The use of continuation passing style is also apropos: compare the LC++ logic
programming library which uses CPS to implement lazy streams for query
evaluation. In LC++ an "OR" relation is implemented by calling the first
argument with the continuation, and then the second argument with the
continuation. An "AND" is similar, except it chains the continuations.

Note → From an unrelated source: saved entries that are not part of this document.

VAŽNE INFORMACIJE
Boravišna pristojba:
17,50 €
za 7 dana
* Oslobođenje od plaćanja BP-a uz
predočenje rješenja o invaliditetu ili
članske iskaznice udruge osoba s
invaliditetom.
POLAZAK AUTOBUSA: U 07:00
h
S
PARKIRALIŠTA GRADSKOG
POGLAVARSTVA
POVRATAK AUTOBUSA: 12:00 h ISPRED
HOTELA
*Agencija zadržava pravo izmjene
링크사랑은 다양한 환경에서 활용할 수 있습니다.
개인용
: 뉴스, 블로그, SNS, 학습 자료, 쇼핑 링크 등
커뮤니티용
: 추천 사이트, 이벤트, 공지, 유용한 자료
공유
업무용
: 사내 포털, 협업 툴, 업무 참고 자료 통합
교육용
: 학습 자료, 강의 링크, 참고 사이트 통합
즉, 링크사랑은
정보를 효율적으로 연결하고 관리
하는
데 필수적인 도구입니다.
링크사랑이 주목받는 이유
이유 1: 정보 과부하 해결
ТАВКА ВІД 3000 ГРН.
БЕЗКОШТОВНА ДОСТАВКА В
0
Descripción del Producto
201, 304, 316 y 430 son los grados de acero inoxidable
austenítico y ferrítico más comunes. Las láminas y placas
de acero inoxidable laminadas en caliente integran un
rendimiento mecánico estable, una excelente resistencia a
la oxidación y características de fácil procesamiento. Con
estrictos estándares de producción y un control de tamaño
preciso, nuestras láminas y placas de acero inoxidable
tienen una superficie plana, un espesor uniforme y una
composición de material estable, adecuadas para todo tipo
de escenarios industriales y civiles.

My personal interest in this topic is that I believe it should be possible to
use continuation passing style and callbacks together to make an evaluation
engine which "reorganizes" the C-stack to aid in debugging. It would work like
this: the user code would utilize CPS, but the runtime engine, not the user
code, has final say over where the continuation actually jumps. By priming the
linked-list of continuations + context data the right way, the runtime could
"stack the deck" so that when the user functions run, it creates a "fake"
callstack that looks like a certain series of operations ran, which in reality
may have actually been run a long time ago or may be composed of pieces of
different chains of computation. In this way, the engine could communicate to
the programmer + debugger a semantically meaningful summary of an otherwise
convoluted / too detailed original computation. Or restart a computation which
had to be previously abandoned due to needing data that wasn't available yet.
I call this technique "stacking the stack" (in analogy to stacking the deck to
cheat at a card game).

Also, although your technique of calling the continuation twice as in "return
cont(a * a, data) && cont(a _a_ a, data);" is perfectly valid (in fact, this
code is also a syntactically valid Castor logic expression), here's another
way it could be done: convert the nondeterministic choice into a deterministic
one by lifting the information as to which branch is being executed into a
variable which can be passed in. It would then look like:

int foo(int * next_part, int a, cont_t cont, data_t * data)

{

    
    
      switch (( * next_part)++)
    
      {
    
      case 0: return cont(a * a, data); 
    
      case 1: return cont(a * a * a, data); 
    
      default: return 0; // fail when exhausted 
    
      };
    

}

You're already doing this, sort of, in the regex engine when you do "switch (
* p)". The difference is, there, you're choosing between alternatives based on
a concrete property of the input character. If you like, think of the
"next_part" variable as an intangible or out-of-band property of the current
input. Once you do that, you could even turn all of you "switch ( * p)"
statements into "switch (( * next_part)++)" and simply _assume_ *p matched
that case (we'll just fail inside the step if it didn't match, and backtrack).
Congratulations, now you're doing logic programming!!